RETURNING Scotland manager Alex McLeish firmly believes he is the “right man” for the job.
The former international gaffer quit the role 11 years ago to take over at Birmingham City, but has now agreed a deal that will take him up until 2020, at least.
Big Eck upset the Tartan Army with his swift departure – and he is aware of the fact.
McLeish, 59, who has replaced his former Scotland and Aberdeen team-mate Gordon Strachan, admitted: “I can understand that opinion can be divided, but it’s up to me to try and get those guys onside.
“I hope the Tartan Army can come to, I wouldn’t say ‘forgive me’, but I hope they can come round and say: ‘McLeish is right, he is the man for the job’.
“A lot of people would say: ‘He left us, so he’s persona non grata’. But I’m here and I’m here to do the business.
“I had pretty good success in England in a real whirlwind of four or five years or so with promotion, a Carling Cup, ninth position Premier League and it was all really fighting fire as well with no budgets or anything.
“That’s why I feel that my experience has been greatly enhanced and that I can help the Scottish nation to get to the Euros.”
The SFA were unsuccessful in their attempt to recruit Northern Ireland manager Michael O’Neill prior to appointing McLeish.
The much-travelled boss, who has also been in charge at Motherwell, Hibs, Rangers, Aston Villa, Nottingham Forest, Belgian side Genk and Egyptian outfit Zamalek, said: “I was waiting for a call.
“I actually thought Michael might turn it down and I would get the job and I believe I’m the right man for this job.
“He was the first choice, I accept that. I see it as a bit of fate and it’s meant to be.
“I’ve got to make the most of that and I believe I can do it.
“Even when I went to Belgium and Egypt for a couple of years, I worked with teams with half a chance.

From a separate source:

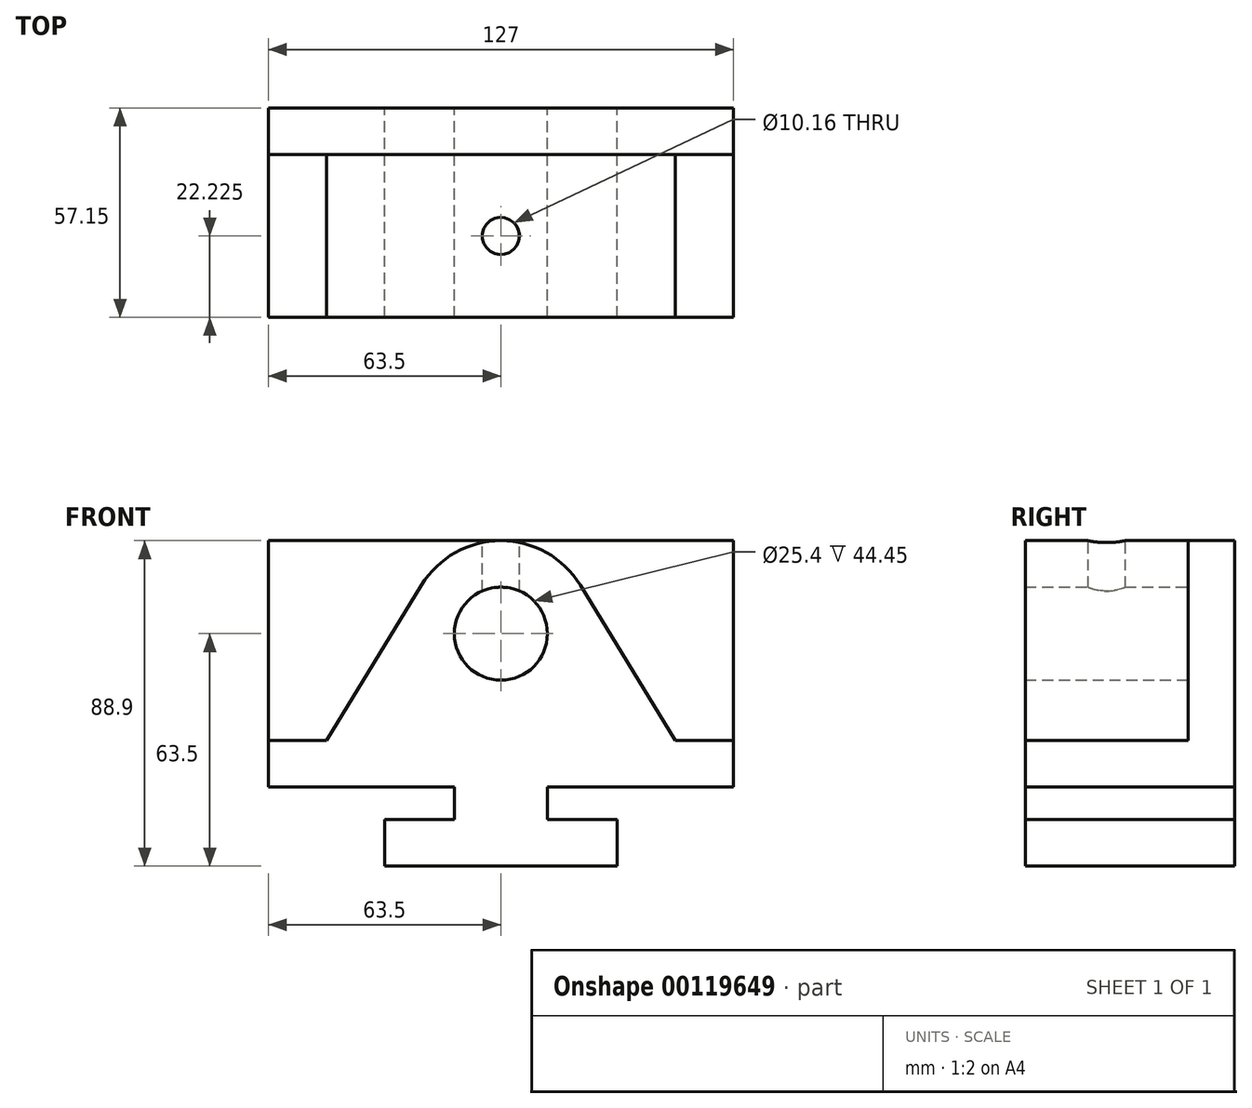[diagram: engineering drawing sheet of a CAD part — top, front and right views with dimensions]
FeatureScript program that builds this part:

That was why I went and I had pretty good success rates with them – 50-odd per cent rate in Belgium and 60-odd per cent in Egypt.
“I really enjoyed the stints there and I said when I came back that that’s the kind of challenge I want domestically and when nothing of that ilk came in England and then all of a sudden Gordon left the Scotland job, I thought: ‘That’s a challenge that I would absolutely love’.”
McLeish’s first games in charge will be against Costa Rica and Hungary next month, followed by further friendly matches in Peru in May and Mexico in June.
His debut competitive games will be the UEFA Nations League encounters against Albania at home on September 10, then in Israel on October 11.
Strachan was unable to end Scotland’s long wait to get back to a major tournament, which now stretches back almost 20 years.
However, the Scots have not lost a competitive match since November 2016 and have won four of their past eight games.
McLeish added: “I think we missed [World Cup qualification] by a whisker there and Gordon Strachan had a great 2017.
“There are a lot of exciting youngsters coming through with pace and energy. I’m not saying they’ll be going straight into the team, but it gives me a lot of hope.
“He was very close to it. If I can carry that momentum on, then I’ve got these guys a year older and getting more experience.
“They’re surely going to be at a better level and that’s why I feel it gives us a better chance, mixed, of course, with the experienced guys and the tactical nous that these guys have.”